**Work task**: Print the listing once more, exactly as written.
· · · · ·
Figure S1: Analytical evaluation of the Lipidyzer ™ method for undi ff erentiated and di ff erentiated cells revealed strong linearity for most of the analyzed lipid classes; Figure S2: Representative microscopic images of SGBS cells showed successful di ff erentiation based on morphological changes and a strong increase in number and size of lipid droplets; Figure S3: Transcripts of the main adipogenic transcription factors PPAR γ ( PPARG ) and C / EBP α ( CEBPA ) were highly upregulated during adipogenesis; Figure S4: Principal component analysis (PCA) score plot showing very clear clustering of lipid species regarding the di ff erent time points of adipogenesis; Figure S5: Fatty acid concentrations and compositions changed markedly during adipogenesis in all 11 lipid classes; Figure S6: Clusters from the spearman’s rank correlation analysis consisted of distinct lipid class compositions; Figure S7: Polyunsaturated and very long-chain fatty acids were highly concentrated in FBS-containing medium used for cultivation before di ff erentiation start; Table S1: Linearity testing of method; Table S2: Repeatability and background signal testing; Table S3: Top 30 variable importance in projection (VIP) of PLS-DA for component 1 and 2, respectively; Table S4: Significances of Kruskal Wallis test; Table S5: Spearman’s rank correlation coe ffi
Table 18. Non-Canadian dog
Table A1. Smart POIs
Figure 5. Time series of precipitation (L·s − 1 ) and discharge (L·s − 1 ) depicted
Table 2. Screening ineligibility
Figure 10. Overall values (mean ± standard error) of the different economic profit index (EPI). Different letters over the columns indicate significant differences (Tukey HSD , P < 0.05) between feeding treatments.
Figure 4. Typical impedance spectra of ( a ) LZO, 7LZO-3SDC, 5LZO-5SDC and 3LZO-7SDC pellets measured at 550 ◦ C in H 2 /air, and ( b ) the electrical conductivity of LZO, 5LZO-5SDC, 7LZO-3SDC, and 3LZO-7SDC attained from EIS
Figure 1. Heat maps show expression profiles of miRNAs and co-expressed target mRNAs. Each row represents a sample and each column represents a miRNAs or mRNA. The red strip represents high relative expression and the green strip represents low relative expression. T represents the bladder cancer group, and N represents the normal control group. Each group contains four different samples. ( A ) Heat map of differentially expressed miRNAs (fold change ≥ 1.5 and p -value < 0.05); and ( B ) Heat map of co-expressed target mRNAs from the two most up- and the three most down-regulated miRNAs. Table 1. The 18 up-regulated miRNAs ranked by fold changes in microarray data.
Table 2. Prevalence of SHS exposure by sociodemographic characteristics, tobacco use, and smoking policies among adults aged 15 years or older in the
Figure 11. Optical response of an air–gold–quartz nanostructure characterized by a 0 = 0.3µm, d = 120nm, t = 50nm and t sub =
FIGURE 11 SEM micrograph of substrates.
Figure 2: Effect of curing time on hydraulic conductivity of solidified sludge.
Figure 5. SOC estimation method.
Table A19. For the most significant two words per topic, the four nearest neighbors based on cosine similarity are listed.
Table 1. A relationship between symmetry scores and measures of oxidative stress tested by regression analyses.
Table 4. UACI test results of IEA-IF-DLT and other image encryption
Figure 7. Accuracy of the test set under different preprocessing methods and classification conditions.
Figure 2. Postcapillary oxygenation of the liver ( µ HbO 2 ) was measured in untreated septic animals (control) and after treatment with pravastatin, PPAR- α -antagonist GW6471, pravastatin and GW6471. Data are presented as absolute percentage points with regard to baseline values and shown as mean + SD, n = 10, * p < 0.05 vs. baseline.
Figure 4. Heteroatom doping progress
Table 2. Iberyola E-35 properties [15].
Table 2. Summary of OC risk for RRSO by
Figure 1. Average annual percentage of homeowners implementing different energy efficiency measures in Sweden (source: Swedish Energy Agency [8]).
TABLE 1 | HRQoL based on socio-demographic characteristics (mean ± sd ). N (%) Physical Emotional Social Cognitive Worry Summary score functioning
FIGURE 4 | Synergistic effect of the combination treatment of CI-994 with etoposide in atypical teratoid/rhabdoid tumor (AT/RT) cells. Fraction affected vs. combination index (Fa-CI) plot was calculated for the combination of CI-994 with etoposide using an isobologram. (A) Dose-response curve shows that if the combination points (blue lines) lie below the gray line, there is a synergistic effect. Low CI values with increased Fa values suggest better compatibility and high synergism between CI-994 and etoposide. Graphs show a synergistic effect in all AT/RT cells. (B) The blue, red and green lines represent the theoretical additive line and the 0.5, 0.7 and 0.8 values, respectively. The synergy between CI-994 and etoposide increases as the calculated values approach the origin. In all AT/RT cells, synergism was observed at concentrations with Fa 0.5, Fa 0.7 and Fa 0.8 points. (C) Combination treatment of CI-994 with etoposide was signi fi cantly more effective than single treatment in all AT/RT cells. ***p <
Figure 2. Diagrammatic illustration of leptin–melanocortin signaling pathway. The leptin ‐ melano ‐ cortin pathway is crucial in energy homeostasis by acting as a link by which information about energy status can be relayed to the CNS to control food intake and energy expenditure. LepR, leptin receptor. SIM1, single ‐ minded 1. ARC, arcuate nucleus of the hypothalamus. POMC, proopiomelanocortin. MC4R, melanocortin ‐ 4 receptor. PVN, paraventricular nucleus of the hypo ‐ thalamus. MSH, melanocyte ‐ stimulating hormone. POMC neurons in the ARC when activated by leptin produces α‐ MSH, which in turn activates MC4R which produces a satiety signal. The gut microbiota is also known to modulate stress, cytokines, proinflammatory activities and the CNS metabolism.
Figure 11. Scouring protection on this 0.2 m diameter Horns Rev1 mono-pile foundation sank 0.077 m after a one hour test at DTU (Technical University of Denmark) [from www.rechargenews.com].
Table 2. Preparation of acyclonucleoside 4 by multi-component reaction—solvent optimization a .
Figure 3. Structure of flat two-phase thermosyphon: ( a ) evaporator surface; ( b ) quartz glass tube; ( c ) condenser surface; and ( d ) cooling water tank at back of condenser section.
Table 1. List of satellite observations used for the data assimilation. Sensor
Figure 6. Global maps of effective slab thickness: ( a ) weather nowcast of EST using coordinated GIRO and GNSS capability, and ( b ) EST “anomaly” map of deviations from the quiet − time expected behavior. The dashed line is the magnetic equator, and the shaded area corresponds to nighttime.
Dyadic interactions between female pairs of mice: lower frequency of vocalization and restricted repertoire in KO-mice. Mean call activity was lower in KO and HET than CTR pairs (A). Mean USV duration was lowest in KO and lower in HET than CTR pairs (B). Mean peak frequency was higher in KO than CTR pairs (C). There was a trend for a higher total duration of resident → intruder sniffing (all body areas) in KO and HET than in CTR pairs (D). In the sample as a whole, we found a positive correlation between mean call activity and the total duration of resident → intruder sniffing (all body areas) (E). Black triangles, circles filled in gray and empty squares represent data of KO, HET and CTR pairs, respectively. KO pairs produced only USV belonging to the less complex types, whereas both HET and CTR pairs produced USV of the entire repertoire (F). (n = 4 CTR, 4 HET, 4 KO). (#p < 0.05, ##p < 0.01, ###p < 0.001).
· · · · ·
**Exercise response**:
Figure S1: Analytical evaluation of the Lipidyzer ™ method for undi ff erentiated and di ff erentiated cells revealed strong linearity for most of the analyzed lipid classes; Figure S2: Representative microscopic images of SGBS cells showed successful di ff erentiation based on morphological changes and a strong increase in number and size of lipid droplets; Figure S3: Transcripts of the main adipogenic transcription factors PPAR γ ( PPARG ) and C / EBP α ( CEBPA ) were highly upregulated during adipogenesis; Figure S4: Principal component analysis (PCA) score plot showing very clear clustering of lipid species regarding the di ff erent time points of adipogenesis; Figure S5: Fatty acid concentrations and compositions changed markedly during adipogenesis in all 11 lipid classes; Figure S6: Clusters from the spearman’s rank correlation analysis consisted of distinct lipid class compositions; Figure S7: Polyunsaturated and very long-chain fatty acids were highly concentrated in FBS-containing medium used for cultivation before di ff erentiation start; Table S1: Linearity testing of method; Table S2: Repeatability and background signal testing; Table S3: Top 30 variable importance in projection (VIP) of PLS-DA for component 1 and 2, respectively; Table S4: Significances of Kruskal Wallis test; Table S5: Spearman’s rank correlation coe ffi
Table 18. Non-Canadian dog
Table A1. Smart POIs
Figure 5. Time series of precipitation (L·s − 1 ) and discharge (L·s − 1 ) depicted
Table 2. Screening ineligibility
Figure 10. Overall values (mean ± standard error) of the different economic profit index (EPI). Different letters over the columns indicate significant differences (Tukey HSD , P < 0.05) between feeding treatments.
Figure 4. Typical impedance spectra of ( a ) LZO, 7LZO-3SDC, 5LZO-5SDC and 3LZO-7SDC pellets measured at 550 ◦ C in H 2 /air, and ( b ) the electrical conductivity of LZO, 5LZO-5SDC, 7LZO-3SDC, and 3LZO-7SDC attained from EIS
Figure 1. Heat maps show expression profiles of miRNAs and co-expressed target mRNAs. Each row represents a sample and each column represents a miRNAs or mRNA. The red strip represents high relative expression and the green strip represents low relative expression. T represents the bladder cancer group, and N represents the normal control group. Each group contains four different samples. ( A ) Heat map of differentially expressed miRNAs (fold change ≥ 1.5 and p -value < 0.05); and ( B ) Heat map of co-expressed target mRNAs from the two most up- and the three most down-regulated miRNAs. Table 1. The 18 up-regulated miRNAs ranked by fold changes in microarray data.
Table 2. Prevalence of SHS exposure by sociodemographic characteristics, tobacco use, and smoking policies among adults aged 15 years or older in the
Figure 11. Optical response of an air–gold–quartz nanostructure characterized by a 0 = 0.3µm, d = 120nm, t = 50nm and t sub =
FIGURE 11 SEM micrograph of substrates.
Figure 2: Effect of curing time on hydraulic conductivity of solidified sludge.
Figure 5. SOC estimation method.
Table A19. For the most significant two words per topic, the four nearest neighbors based on cosine similarity are listed.
Table 1. A relationship between symmetry scores and measures of oxidative stress tested by regression analyses.
Table 4. UACI test results of IEA-IF-DLT and other image encryption
Figure 7. Accuracy of the test set under different preprocessing methods and classification conditions.
Figure 2. Postcapillary oxygenation of the liver ( µ HbO 2 ) was measured in untreated septic animals (control) and after treatment with pravastatin, PPAR- α -antagonist GW6471, pravastatin and GW6471. Data are presented as absolute percentage points with regard to baseline values and shown as mean + SD, n = 10, * p < 0.05 vs. baseline.
Figure 4. Heteroatom doping progress
Table 2. Iberyola E-35 properties [15].
Table 2. Summary of OC risk for RRSO by
Figure 1. Average annual percentage of homeowners implementing different energy efficiency measures in Sweden (source: Swedish Energy Agency [8]).
TABLE 1 | HRQoL based on socio-demographic characteristics (mean ± sd ). N (%) Physical Emotional Social Cognitive Worry Summary score functioning
FIGURE 4 | Synergistic effect of the combination treatment of CI-994 with etoposide in atypical teratoid/rhabdoid tumor (AT/RT) cells. Fraction affected vs. combination index (Fa-CI) plot was calculated for the combination of CI-994 with etoposide using an isobologram. (A) Dose-response curve shows that if the combination points (blue lines) lie below the gray line, there is a synergistic effect. Low CI values with increased Fa values suggest better compatibility and high synergism between CI-994 and etoposide. Graphs show a synergistic effect in all AT/RT cells. (B) The blue, red and green lines represent the theoretical additive line and the 0.5, 0.7 and 0.8 values, respectively. The synergy between CI-994 and etoposide increases as the calculated values approach the origin. In all AT/RT cells, synergism was observed at concentrations with Fa 0.5, Fa 0.7 and Fa 0.8 points. (C) Combination treatment of CI-994 with etoposide was signi fi cantly more effective than single treatment in all AT/RT cells. ***p <
Figure 2. Diagrammatic illustration of leptin–melanocortin signaling pathway. The leptin ‐ melano ‐ cortin pathway is crucial in energy homeostasis by acting as a link by which information about energy status can be relayed to the CNS to control food intake and energy expenditure. LepR, leptin receptor. SIM1, single ‐ minded 1. ARC, arcuate nucleus of the hypothalamus. POMC, proopiomelanocortin. MC4R, melanocortin ‐ 4 receptor. PVN, paraventricular nucleus of the hypo ‐ thalamus. MSH, melanocyte ‐ stimulating hormone. POMC neurons in the ARC when activated by leptin produces α‐ MSH, which in turn activates MC4R which produces a satiety signal. The gut microbiota is also known to modulate stress, cytokines, proinflammatory activities and the CNS metabolism.
Figure 11. Scouring protection on this 0.2 m diameter Horns Rev1 mono-pile foundation sank 0.077 m after a one hour test at DTU (Technical University of Denmark) [from www.rechargenews.com].
Table 2. Preparation of acyclonucleoside 4 by multi-component reaction—solvent optimization a .
Figure 3. Structure of flat two-phase thermosyphon: ( a ) evaporator surface; ( b ) quartz glass tube; ( c ) condenser surface; and ( d ) cooling water tank at back of condenser section.
Table 1. List of satellite observations used for the data assimilation. Sensor
Figure 6. Global maps of effective slab thickness: ( a ) weather nowcast of EST using coordinated GIRO and GNSS capability, and ( b ) EST “anomaly” map of deviations from the quiet − time expected behavior. The dashed line is the magnetic equator, and the shaded area corresponds to nighttime.
Dyadic interactions between female pairs of mice: lower frequency of vocalization and restricted repertoire in KO-mice. Mean call activity was lower in KO and HET than CTR pairs (A). Mean USV duration was lowest in KO and lower in HET than CTR pairs (B). Mean peak frequency was higher in KO than CTR pairs (C). There was a trend for a higher total duration of resident → intruder sniffing (all body areas) in KO and HET than in CTR pairs (D). In the sample as a whole, we found a positive correlation between mean call activity and the total duration of resident → intruder sniffing (all body areas) (E). Black triangles, circles filled in gray and empty squares represent data of KO, HET and CTR pairs, respectively. KO pairs produced only USV belonging to the less complex types, whereas both HET and CTR pairs produced USV of the entire repertoire (F). (n = 4 CTR, 4 HET, 4 KO). (#p < 0.05, ##p < 0.01, ###p < 0.001).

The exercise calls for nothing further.